Privacy-Preserving Trust-based Recommendations on Vertically Distributed Data


KALELİ C., Polat H.

5th Annual IEEE International Conference on Semantic Computing (ICSC), California, United States Of America, 18 - 22 September 2011, pp.376-379 identifier identifier

  • Publication Type: Conference Paper / Full Text
  • Doi Number: 10.1109/icsc.2011.43
  • City: California
  • Country: United States Of America
  • Page Numbers: pp.376-379
  • Keywords: privacy, trust, distributed data, recommendation
  • Anadolu University Affiliated: Yes

Abstract

Providing recommendations on trusts between entities is receiving increasing attention lately. Customers may prefer different online vendors for shopping. Thus, their preferences about various products might be distributed among multiple parties.
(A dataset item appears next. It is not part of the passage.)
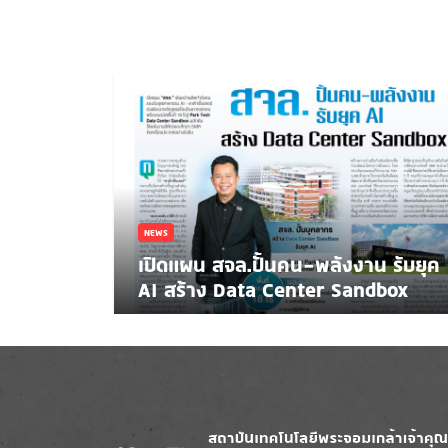
NEWS
เปิดแผน สจล.ปั้นคน-พลังงาน รับยุค
AI สร้าง Data Center Sandbox
Image
Image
To provide more accurate and reliable referrals, such companies might decide to collaborate. Due to privacy, legal, and financial reasons, however, they do not want to work jointly. In this paper, we propose a method for providing trust-based predictions on vertically distributed data while preserving data owners' confidentiality. We analyze our scheme in terms of privacy and performance. We also perform experiments for accuracy analysis. Our analyses show that our scheme is secure and able to provide accurate and reliable predictions efficiently.